Items listed in a dataset
----

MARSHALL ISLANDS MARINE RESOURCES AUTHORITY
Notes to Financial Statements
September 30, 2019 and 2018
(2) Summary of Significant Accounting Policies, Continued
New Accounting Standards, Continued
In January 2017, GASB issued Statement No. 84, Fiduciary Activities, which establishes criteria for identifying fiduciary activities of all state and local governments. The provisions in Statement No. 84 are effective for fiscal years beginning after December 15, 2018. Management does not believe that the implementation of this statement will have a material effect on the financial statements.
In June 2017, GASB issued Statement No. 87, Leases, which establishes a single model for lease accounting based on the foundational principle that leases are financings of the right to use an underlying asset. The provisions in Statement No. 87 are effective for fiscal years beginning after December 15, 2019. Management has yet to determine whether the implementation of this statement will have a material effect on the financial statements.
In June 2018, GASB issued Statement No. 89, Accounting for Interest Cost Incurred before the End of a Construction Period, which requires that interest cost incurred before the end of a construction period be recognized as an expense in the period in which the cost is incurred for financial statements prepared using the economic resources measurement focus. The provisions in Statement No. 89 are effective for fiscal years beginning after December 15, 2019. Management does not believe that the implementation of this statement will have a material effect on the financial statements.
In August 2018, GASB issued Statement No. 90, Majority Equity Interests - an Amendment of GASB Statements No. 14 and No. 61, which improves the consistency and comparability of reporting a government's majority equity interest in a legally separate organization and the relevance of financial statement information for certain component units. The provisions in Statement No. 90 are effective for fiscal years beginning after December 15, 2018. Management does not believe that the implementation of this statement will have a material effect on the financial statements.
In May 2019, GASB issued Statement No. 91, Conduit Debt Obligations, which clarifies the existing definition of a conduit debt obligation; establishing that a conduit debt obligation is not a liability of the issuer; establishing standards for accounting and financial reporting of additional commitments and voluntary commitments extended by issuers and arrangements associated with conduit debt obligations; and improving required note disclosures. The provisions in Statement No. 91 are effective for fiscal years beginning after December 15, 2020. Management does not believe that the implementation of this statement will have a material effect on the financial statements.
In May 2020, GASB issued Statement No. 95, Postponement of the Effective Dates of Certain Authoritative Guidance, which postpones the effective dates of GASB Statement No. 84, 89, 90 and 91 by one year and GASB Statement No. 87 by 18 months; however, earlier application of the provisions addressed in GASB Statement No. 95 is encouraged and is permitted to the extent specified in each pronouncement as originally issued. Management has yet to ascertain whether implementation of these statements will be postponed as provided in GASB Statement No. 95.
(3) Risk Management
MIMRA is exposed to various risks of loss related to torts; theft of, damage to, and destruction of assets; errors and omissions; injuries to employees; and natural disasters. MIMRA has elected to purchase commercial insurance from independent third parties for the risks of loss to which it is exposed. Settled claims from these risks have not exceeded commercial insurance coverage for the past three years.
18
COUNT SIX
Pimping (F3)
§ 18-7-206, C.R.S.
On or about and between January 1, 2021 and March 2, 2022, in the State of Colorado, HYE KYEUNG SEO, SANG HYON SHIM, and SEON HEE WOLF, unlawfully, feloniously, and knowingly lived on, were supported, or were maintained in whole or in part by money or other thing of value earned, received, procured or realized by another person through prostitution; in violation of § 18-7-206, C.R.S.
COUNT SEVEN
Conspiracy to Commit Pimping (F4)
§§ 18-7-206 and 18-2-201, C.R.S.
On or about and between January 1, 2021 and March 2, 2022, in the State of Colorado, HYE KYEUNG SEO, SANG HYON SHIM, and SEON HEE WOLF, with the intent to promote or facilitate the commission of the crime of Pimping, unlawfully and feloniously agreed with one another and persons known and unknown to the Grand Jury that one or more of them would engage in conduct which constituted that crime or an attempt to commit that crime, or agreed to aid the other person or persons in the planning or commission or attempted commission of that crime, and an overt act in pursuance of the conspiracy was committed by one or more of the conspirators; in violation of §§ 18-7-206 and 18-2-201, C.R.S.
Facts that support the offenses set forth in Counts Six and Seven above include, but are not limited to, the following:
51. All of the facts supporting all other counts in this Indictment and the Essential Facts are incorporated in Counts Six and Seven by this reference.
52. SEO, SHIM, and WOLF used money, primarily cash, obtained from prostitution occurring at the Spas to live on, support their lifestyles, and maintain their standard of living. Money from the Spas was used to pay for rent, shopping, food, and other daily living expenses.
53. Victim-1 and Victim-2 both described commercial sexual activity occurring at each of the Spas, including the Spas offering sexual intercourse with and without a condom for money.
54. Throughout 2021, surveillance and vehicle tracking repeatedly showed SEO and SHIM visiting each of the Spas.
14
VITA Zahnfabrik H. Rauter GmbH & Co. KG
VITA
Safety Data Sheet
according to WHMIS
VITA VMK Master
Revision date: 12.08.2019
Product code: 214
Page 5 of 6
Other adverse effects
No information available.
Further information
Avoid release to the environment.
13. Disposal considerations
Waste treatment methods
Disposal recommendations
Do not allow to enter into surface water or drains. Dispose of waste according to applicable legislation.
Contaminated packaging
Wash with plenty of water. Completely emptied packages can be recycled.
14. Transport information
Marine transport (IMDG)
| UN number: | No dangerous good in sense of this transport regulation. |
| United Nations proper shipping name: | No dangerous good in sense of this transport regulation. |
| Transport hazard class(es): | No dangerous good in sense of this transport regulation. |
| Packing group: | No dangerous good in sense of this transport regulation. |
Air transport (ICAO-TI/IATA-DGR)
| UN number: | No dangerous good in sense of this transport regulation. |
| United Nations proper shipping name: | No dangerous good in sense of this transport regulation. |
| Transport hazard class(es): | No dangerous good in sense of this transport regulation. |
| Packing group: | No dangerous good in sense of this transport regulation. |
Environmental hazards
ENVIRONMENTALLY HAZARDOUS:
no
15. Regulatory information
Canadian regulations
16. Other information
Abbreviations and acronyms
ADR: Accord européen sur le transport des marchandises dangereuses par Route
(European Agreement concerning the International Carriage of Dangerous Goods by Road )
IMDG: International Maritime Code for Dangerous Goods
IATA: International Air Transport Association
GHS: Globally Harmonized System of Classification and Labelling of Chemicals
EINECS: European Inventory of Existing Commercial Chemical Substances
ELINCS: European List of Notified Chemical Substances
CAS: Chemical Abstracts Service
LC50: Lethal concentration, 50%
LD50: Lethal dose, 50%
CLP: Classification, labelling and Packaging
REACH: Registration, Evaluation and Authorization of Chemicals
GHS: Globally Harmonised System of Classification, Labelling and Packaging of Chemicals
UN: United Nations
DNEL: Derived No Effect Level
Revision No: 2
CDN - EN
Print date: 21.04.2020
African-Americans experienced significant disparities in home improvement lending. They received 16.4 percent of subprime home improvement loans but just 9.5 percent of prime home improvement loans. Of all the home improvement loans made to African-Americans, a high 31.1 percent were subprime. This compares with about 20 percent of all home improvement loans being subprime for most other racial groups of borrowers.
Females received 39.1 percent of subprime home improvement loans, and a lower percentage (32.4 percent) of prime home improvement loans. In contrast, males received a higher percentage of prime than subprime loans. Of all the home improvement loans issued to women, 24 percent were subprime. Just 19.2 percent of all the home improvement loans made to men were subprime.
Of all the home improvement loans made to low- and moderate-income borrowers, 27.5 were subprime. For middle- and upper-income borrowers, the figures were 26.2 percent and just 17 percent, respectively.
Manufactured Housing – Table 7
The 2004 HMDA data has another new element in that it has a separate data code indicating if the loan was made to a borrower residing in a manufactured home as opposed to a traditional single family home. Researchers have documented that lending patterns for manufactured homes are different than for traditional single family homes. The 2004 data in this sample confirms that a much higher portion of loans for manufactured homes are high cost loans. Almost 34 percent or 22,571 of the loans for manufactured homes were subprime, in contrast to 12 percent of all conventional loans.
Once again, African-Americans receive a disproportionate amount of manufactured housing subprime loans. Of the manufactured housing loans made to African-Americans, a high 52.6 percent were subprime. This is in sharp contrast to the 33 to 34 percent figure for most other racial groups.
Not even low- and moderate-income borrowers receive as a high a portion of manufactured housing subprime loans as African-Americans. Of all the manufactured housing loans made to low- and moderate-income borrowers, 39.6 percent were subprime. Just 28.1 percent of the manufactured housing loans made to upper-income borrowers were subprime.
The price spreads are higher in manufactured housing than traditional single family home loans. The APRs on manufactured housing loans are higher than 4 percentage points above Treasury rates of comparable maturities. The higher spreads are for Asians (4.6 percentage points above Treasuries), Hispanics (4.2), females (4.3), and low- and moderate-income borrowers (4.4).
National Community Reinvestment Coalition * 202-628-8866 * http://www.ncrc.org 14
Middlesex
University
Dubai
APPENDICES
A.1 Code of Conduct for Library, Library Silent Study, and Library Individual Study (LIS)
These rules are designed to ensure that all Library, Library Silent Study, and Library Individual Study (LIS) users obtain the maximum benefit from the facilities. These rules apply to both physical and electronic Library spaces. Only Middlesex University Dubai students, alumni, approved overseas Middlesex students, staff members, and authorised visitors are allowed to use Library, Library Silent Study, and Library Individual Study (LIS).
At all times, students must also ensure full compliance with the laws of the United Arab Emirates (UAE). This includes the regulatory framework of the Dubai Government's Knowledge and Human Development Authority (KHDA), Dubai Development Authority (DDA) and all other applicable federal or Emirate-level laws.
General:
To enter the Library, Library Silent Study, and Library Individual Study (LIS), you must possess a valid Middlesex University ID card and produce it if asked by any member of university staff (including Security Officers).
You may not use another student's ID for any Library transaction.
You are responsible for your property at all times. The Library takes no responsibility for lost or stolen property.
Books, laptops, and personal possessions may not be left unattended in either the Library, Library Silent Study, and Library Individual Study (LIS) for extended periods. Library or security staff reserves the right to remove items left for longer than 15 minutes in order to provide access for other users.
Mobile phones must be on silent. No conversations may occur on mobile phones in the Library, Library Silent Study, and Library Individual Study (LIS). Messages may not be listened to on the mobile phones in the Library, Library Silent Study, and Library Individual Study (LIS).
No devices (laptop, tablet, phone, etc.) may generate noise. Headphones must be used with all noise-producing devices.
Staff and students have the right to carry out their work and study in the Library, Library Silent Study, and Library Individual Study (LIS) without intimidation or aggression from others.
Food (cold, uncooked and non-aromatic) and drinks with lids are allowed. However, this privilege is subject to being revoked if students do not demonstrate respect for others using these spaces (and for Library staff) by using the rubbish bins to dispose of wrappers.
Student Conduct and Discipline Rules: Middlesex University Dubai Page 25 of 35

----

## Prompt
Your answer must consist solely of the lines above between the line holding "Pimping (F3)" and the line holding "Facts that support", inclusive, copied exactly.

## Exercise answer
Pimping (F3)
§ 18-7-206, C.R.S.
On or about and between January 1, 2021 and March 2, 2022, in the State of Colorado, HYE KYEUNG SEO, SANG HYON SHIM, and SEON HEE WOLF, unlawfully, feloniously, and knowingly lived on, were supported, or were maintained in whole or in part by money or other thing of value earned, received, procured or realized by another person through prostitution; in violation of § 18-7-206, C.R.S.
COUNT SEVEN
Conspiracy to Commit Pimping (F4)
§§ 18-7-206 and 18-2-201, C.R.S.
On or about and between January 1, 2021 and March 2, 2022, in the State of Colorado, HYE KYEUNG SEO, SANG HYON SHIM, and SEON HEE WOLF, with the intent to promote or facilitate the commission of the crime of Pimping, unlawfully and feloniously agreed with one another and persons known and unknown to the Grand Jury that one or more of them would engage in conduct which constituted that crime or an attempt to commit that crime, or agreed to aid the other person or persons in the planning or commission or attempted commission of that crime, and an overt act in pursuance of the conspiracy was committed by one or more of the conspirators; in violation of §§ 18-7-206 and 18-2-201, C.R.S.
Facts that support the offenses set forth in Counts Six and Seven above include, but are not limited to, the following:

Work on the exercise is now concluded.